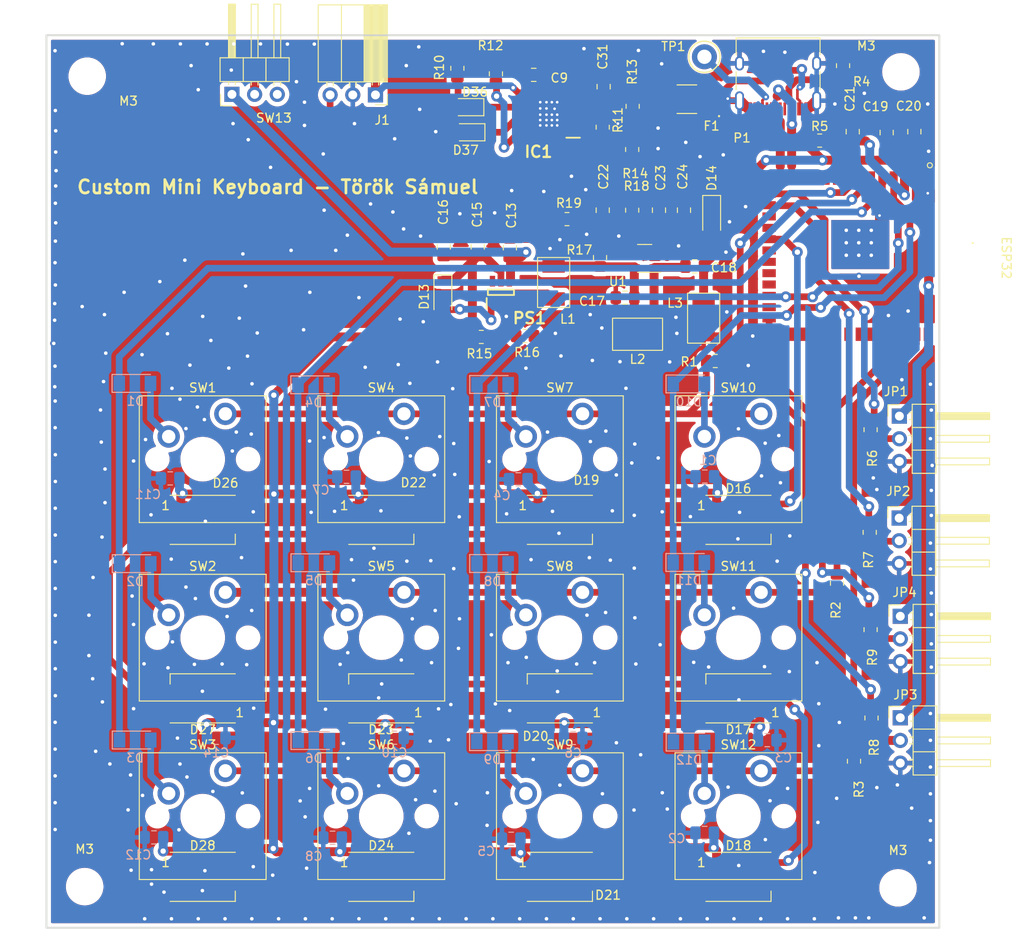
<source format=kicad_pcb>
(kicad_pcb (version 20211014) (generator pcbnew)

  (general
    (thickness 1.6)
  )

  (paper "A4")
  (layers
    (0 "F.Cu" signal)
    (31 "B.Cu" signal)
    (32 "B.Adhes" user "B.Adhesive")
    (33 "F.Adhes" user "F.Adhesive")
    (34 "B.Paste" user)
    (35 "F.Paste" user)
    (36 "B.SilkS" user "B.Silkscreen")
    (37 "F.SilkS" user "F.Silkscreen")
    (38 "B.Mask" user)
    (39 "F.Mask" user)
    (40 "Dwgs.User" user "User.Drawings")
    (41 "Cmts.User" user "User.Comments")
    (42 "Eco1.User" user "User.Eco1")
    (43 "Eco2.User" user "User.Eco2")
    (44 "Edge.Cuts" user)
    (45 "Margin" user)
    (46 "B.CrtYd" user "B.Courtyard")
    (47 "F.CrtYd" user "F.Courtyard")
    (48 "B.Fab" user)
    (49 "F.Fab" user)
    (50 "User.1" user)
    (51 "User.2" user)
    (52 "User.3" user)
    (53 "User.4" user)
    (54 "User.5" user)
    (55 "User.6" user)
    (56 "User.7" user)
    (57 "User.8" user)
    (58 "User.9" user)
  )

  (setup
    (stackup
      (layer "F.SilkS" (type "Top Silk Screen"))
      (layer "F.Paste" (type "Top Solder Paste"))
      (layer "F.Mask" (type "Top Solder Mask") (thickness 0.01))
      (layer "F.Cu" (type "copper") (thickness 0.035))
      (layer "dielectric 1" (type "core") (thickness 1.51) (material "FR4") (epsilon_r 4.5) (loss_tangent 0.02))
      (layer "B.Cu" (type "copper") (thickness 0.035))
      (layer "B.Mask" (type "Bottom Solder Mask") (thickness 0.01))
      (layer "B.Paste" (type "Bottom Solder Paste"))
      (layer "B.SilkS" (type "Bottom Silk Screen"))
      (copper_finish "None")
      (dielectric_constraints no)
    )
    (pad_to_mask_clearance 0)
    (pcbplotparams
      (layerselection 0x00010fc_ffffffff)
      (disableapertmacros false)
      (usegerberextensions true)
      (usegerberattributes false)
      (usegerberadvancedattributes false)
      (creategerberjobfile false)
      (svguseinch false)
      (svgprecision 6)
      (excludeedgelayer true)
      (plotframeref false)
      (viasonmask false)
      (mode 1)
      (useauxorigin false)
      (hpglpennumber 1)
      (hpglpenspeed 20)
      (hpglpendiameter 15.000000)
      (dxfpolygonmode true)
      (dxfimperialunits true)
      (dxfusepcbnewfont true)
      (psnegative false)
      (psa4output false)
      (plotreference true)
      (plotvalue false)
      (plotinvisibletext false)
      (sketchpadsonfab false)
      (subtractmaskfromsilk true)
      (outputformat 1)
      (mirror false)
      (drillshape 0)
      (scaleselection 1)
      (outputdirectory "jlcpcb_gerberfile_new/")
    )
  )

  (net 0 "")
  (net 1 "Net-(C9-Pad1)")
  (net 2 "GND")
  (net 3 "5V_OUT")
  (net 4 "3.3V_OUT")
  (net 5 "Net-(C21-Pad1)")
  (net 6 "Net-(C18-Pad1)")
  (net 7 "SYSTEM_LOAD")
  (net 8 "1st_Column")
  (net 9 "Net-(D1-Pad2)")
  (net 10 "Net-(D2-Pad2)")
  (net 11 "Net-(D3-Pad2)")
  (net 12 "2nd_Column")
  (net 13 "Net-(D4-Pad2)")
  (net 14 "Net-(D5-Pad2)")
  (net 15 "Net-(D6-Pad2)")
  (net 16 "3rd_Column")
  (net 17 "Net-(D7-Pad2)")
  (net 18 "Net-(D8-Pad2)")
  (net 19 "Net-(D9-Pad2)")
  (net 20 "4th_Column")
  (net 21 "Net-(D10-Pad2)")
  (net 22 "Net-(D11-Pad2)")
  (net 23 "Net-(D12-Pad2)")
  (net 24 "unconnected-(D28-Pad2)")
  (net 25 "LEDS")
  (net 26 "Net-(D16-Pad2)")
  (net 27 "Net-(D17-Pad4)")
  (net 28 "Net-(D17-Pad2)")
  (net 29 "Net-(D18-Pad2)")
  (net 30 "Net-(D19-Pad2)")
  (net 31 "Net-(D20-Pad4)")
  (net 32 "Net-(D21-Pad2)")
  (net 33 "Net-(D22-Pad2)")
  (net 34 "Net-(D23-Pad4)")
  (net 35 "Net-(D24-Pad2)")
  (net 36 "Net-(D26-Pad2)")
  (net 37 "USB_Input_supply")
  (net 38 "Net-(D36-Pad1)")
  (net 39 "Net-(D36-Pad2)")
  (net 40 "Net-(D37-Pad1)")
  (net 41 "USB_D-")
  (net 42 "USB_D+")
  (net 43 "1st_Row")
  (net 44 "2nd_Row")
  (net 45 "3rd_Row")
  (net 46 "Net-(F1-Pad1)")
  (net 47 "Net-(P1-PadB5)")
  (net 48 "unconnected-(P1-PadA8)")
  (net 49 "Net-(P1-PadA5)")
  (net 50 "unconnected-(P1-PadB8)")
  (net 51 "Net-(R1-Pad2)")
  (net 52 "Net-(R2-Pad2)")
  (net 53 "Net-(R3-Pad2)")
  (net 54 "Net-(ESP32-Pad15)")
  (net 55 "unconnected-(ESP32-Pad9)")
  (net 56 "unconnected-(ESP32-Pad10)")
  (net 57 "unconnected-(ESP32-Pad11)")
  (net 58 "unconnected-(ESP32-Pad12)")
  (net 59 "Net-(ESP32-Pad16)")
  (net 60 "Net-(ESP32-Pad26)")
  (net 61 "unconnected-(ESP32-Pad17)")
  (net 62 "unconnected-(ESP32-Pad18)")
  (net 63 "unconnected-(ESP32-Pad20)")
  (net 64 "unconnected-(ESP32-Pad21)")
  (net 65 "unconnected-(ESP32-Pad22)")
  (net 66 "unconnected-(ESP32-Pad23)")
  (net 67 "unconnected-(ESP32-Pad24)")
  (net 68 "unconnected-(ESP32-Pad25)")
  (net 69 "Net-(ESP32-Pad27)")
  (net 70 "unconnected-(ESP32-Pad28)")
  (net 71 "unconnected-(ESP32-Pad29)")
  (net 72 "unconnected-(ESP32-Pad30)")
  (net 73 "unconnected-(ESP32-Pad31)")
  (net 74 "unconnected-(ESP32-Pad32)")
  (net 75 "unconnected-(ESP32-Pad33)")
  (net 76 "unconnected-(ESP32-Pad34)")
  (net 77 "unconnected-(ESP32-Pad35)")
  (net 78 "unconnected-(ESP32-Pad36)")
  (net 79 "unconnected-(ESP32-Pad37)")
  (net 80 "Net-(C18-Pad2)")
  (net 81 "Net-(C22-Pad2)")
  (net 82 "Net-(D13-Pad2)")
  (net 83 "/battery_charger/TEMP")
  (net 84 "Net-(IC1-Pad2)")
  (net 85 "Net-(IC1-Pad8)")
  (net 86 "Net-(JP1-Pad2)")
  (net 87 "Net-(JP2-Pad2)")
  (net 88 "Net-(JP3-Pad2)")
  (net 89 "Net-(JP4-Pad2)")
  (net 90 "/DC-DC_Converters_5V/FB")
  (net 91 "unconnected-(PS1-Pad6)")
  (net 92 "Net-(R17-Pad2)")
  (net 93 "unconnected-(SW13-Pad3)")

  (footprint "cherry_mx:SW_Cherry_MX_PCB_1.00u" (layer "F.Cu") (at 97.5 117.5))

  (footprint "Resistor_SMD:R_0805_2012Metric_Pad1.20x1.40mm_HandSolder" (layer "F.Cu") (at 126.6 41.8))

  (footprint "Connector_PinHeader_2.54mm:PinHeader_1x03_P2.54mm_Horizontal" (layer "F.Cu") (at 135.625 106.475))

  (footprint "inductors:inductor_koherelec" (layer "F.Cu") (at 113.6 61.7))

  (footprint "inductors:inductor_koherelec" (layer "F.Cu") (at 106.2 63.5 90))

  (footprint "SamacSys_Parts:SOIC127P600X175-9N" (layer "F.Cu") (at 96.272 38.87 180))

  (footprint "LED_SMD:LED_0805_2012Metric_Pad1.15x1.40mm_HandSolder" (layer "F.Cu") (at 87.1245 38.055 180))

  (footprint "cherry_mx:SW_Cherry_MX_PCB_1.00u" (layer "F.Cu") (at 57.5 77.5))

  (footprint "Connector_PinHeader_2.54mm:PinHeader_1x03_P2.54mm_Horizontal" (layer "F.Cu") (at 135.525 72.675))

  (footprint "TestPoint:TestPoint_Keystone_5010-5014_Multipurpose" (layer "F.Cu") (at 113.689 32.411))

  (footprint "Resistor_SMD:R_0805_2012Metric_Pad1.20x1.40mm_HandSolder" (layer "F.Cu") (at 132.2 85.7 90))

  (footprint "Capacitor_SMD:C_0805_2012Metric_Pad1.18x1.45mm_HandSolder" (layer "F.Cu") (at 91.9 53.8 90))

  (footprint "Resistor_SMD:R_0805_2012Metric_Pad1.20x1.40mm_HandSolder" (layer "F.Cu") (at 130.441 111.349 -90))

  (footprint "Littelfuse_1812L:FUSM4632X200N" (layer "F.Cu") (at 111.727 37.163 180))

  (footprint "Capacitor_SMD:C_0805_2012Metric_Pad1.18x1.45mm_HandSolder" (layer "F.Cu") (at 111.4 49.6 -90))

  (footprint "MountingHole:MountingHole_3.2mm_M3" (layer "F.Cu") (at 135.372 125.535))

  (footprint "Resistor_SMD:R_0805_2012Metric_Pad1.20x1.40mm_HandSolder" (layer "F.Cu") (at 105.653 37.959 -90))

  (footprint "Capacitor_SMD:C_0805_2012Metric_Pad1.18x1.45mm_HandSolder" (layer "F.Cu") (at 102.3 49.6 -90))

  (footprint "Resistor_SMD:R_0805_2012Metric_Pad1.20x1.40mm_HandSolder" (layer "F.Cu") (at 114.9 66.5 180))

  (footprint "Capacitor_SMD:C_0805_2012Metric_Pad1.18x1.45mm_HandSolder" (layer "F.Cu") (at 137.2 40.8 90))

  (footprint "Capacitor_SMD:C_0805_2012Metric_Pad1.18x1.45mm_HandSolder" (layer "F.Cu") (at 112.6 55.9))

  (footprint "LED_SMD:LED_WS2812B_PLCC4_5.0x5.0mm_P3.2mm" (layer "F.Cu") (at 117.5 124.3))

  (footprint "Resistor_SMD:R_0805_2012Metric_Pad1.20x1.40mm_HandSolder" (layer "F.Cu") (at 132.3 74.2 -90))

  (footprint "inductors:inductor_koherelec" (layer "F.Cu") (at 96.8 57.7))

  (footprint "Connector_PinSocket_2.54mm:PinSocket_1x03_P2.54mm_Horizontal" (layer "F.Cu") (at 76.849 36.682 -90))

  (footprint "cherry_mx:SW_Cherry_MX_PCB_1.00u" (layer "F.Cu") (at 97.5 77.5))

  (footprint "LED_SMD:LED_WS2812B_PLCC4_5.0x5.0mm_P3.2mm" (layer "F.Cu") (at 117.5 104.3 180))

  (footprint "Connector_PinHeader_2.54mm:PinHeader_1x03_P2.54mm_Horizontal" (layer "F.Cu") (at 60.775 36.622 90))

  (footprint "cherry_mx:SW_Cherry_MX_PCB_1.00u" (layer "F.Cu") (at 117.5 77.5))

  (footprint "Resistor_SMD:R_0805_2012Metric_Pad1.20x1.40mm_HandSolder" (layer "F.Cu") (at 129.217 33.404 90))

  (footprint "Resistor_SMD:R_0805_2012Metric_Pad1.20x1.40mm_HandSolder" (layer "F.Cu") (at 88.7 63.8))

  (footprint "LED_SMD:LED_WS2812B_PLCC4_5.0x5.0mm_P3.2mm" (layer "F.Cu") (at 57.5 84.3))

  (footprint "LED_SMD:LED_WS2812B_PLCC4_5.0x5.0mm_P3.2mm" (layer "F.Cu") (at 77.5 124.3))

  (footprint "Diode_SMD:D_SOD-123" (layer "F.Cu") (at 84.4 59.1 -90))

  (footprint "Resistor_SMD:R_0805_2012Metric_Pad1.20x1.40mm_HandSolder" (layer "F.Cu") (at 132.3 96.6 90))

  (footprint "Resistor_SMD:R_0805_2012Metric_Pad1.20x1.40mm_HandSolder" (layer "F.Cu") (at 90.339 34.313 -90))

  (footprint "Capacitor_SMD:C_0805_2012Metric_Pad1.18x1.45mm_HandSolder" (layer "F.Cu") (at 84.5 53.7 90))

  (footprint "Capacitor_SMD:C_0805_2012Metric_Pad1.18x1.45mm_HandSolder" (layer "F.Cu") (at 94.574 34.436))

  (footprint "cherry_mx:SW_Cherry_MX_PCB_1.00u" (layer "F.Cu") (at 117.5 97.5))

  (footprint "cherry_mx:SW_Cherry_MX_PCB_1.00u" (layer "F.Cu") (at 77.5 97.5))

  (footprint "Resistor_SMD:R_0805_2012Metric_Pad1.20x1.40mm_HandSolder" (layer "F.Cu") (at 98.3 50.6 180))

  (footprint "Resistor_SMD:R_0805_2012Metric_Pad1.20x1.40mm_HandSolder" (layer "F.Cu") (at 128.539 91.403 -90))

  (footprint "LED_SMD:LED_WS2812B_PLCC4_5.0x5.0mm_P3.2mm" (layer "F.Cu") (at 77.5 84.3))

  (footprint "LED_SMD:LED_WS2812B_PLCC4_5.0x5.0mm_P3.2mm" (layer "F.Cu") (at 97.5 124.3))

  (footprint "LED_SMD:LED_WS2812B_PLCC4_5.0x5.0mm_P3.2mm" (layer "F.Cu") (at 97.5 104.3 180))

  (footprint "LED_SMD:LED_WS2812B_PLCC4_5.0x5.0mm_P3.2mm" (layer "F.Cu") (at 77.5 104.3 180))

  (footprint "esp32-library:ESP32-S3-WROOM-1" (layer "F.Cu") (at 133.436 54.751 -90))

  (footprint "cherry_mx:SW_Cherry_MX_PCB_1.00u" (layer "F.Cu")
    (tedit 0) (tstamp 977f6e5e-5425-4fc3-b917-cb32afd616f4)
    (at 117.5 117.5)
    (descr "Cherry MX keyswitch PCB Mount with 1.00u keycap")
    (tags "Cherry MX Keyboard Keyswitch Switch PCB Cutout 1.00u")
    (property "Sheetfile" "cherry_mx_keys.kicad_sch")
    (property "Sheetname" "Cherry MX keys")
    (path "/73706c15-7b31-4050-b84d-d56bae1a94cb/cfa0a47a-d2f9-4088-a701-66693af39179")
    (attr through_hole)
    (fp_text reference "SW12" (at 0 -8) (layer "F.SilkS")
      (effects (font (size 1 1) (thickness 0.15)))
      (tstamp 9b4c5950-e877-4040-93da-0351b0d81c0f)
    )
    (fp_text value "Cherry_MX_1u" (at 0 8) (layer "F.Fab")
      (effects (font (size 1 1) (thickness 0.15)))
      (tstamp 4b68314c-5283-4189-b91e-87fa0ab696c7)
    )
    (fp_text user "${REFERENCE}" (at 0 0) (layer "F.Fab")
      (effects (font (size 1 1) (thickness 0.15)))
      (tstamp d6473873-2a8d-47dc-a135-38a6bdd1a70b)
    )
    (fp_line (start -7.1 -7.1) (end -7.1 7.1) (layer "F.SilkS") (width 0.12) (tstamp 1628d2d6-1934-4441-83f2-554ac860b844))
    (fp_line (start 7.1 -7.1) (end -7.1 -7.1) (layer "F.SilkS") (width 0.12) (tstamp 1c7d9ccb-b80d-4ec7-9039-1b7809d027df))
    (fp_line (start 7.1 7.1) (end 7.1 -7.1) (layer "F.SilkS") (width 0.12) (tstamp 8f28716c-4174-4b4e-a2a5-c2b3b6496f5d))
    (fp_line (start -7.1 7.1) (end 7.1 7.1) (layer "F.SilkS") (width 0.12) (tstamp f9f57a55-28b5-42fe-91c2-a575e54
... [1442917 chars truncated]
</source>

================================

### What to do
State only how many lines in the material include "type".

### Exercise output
9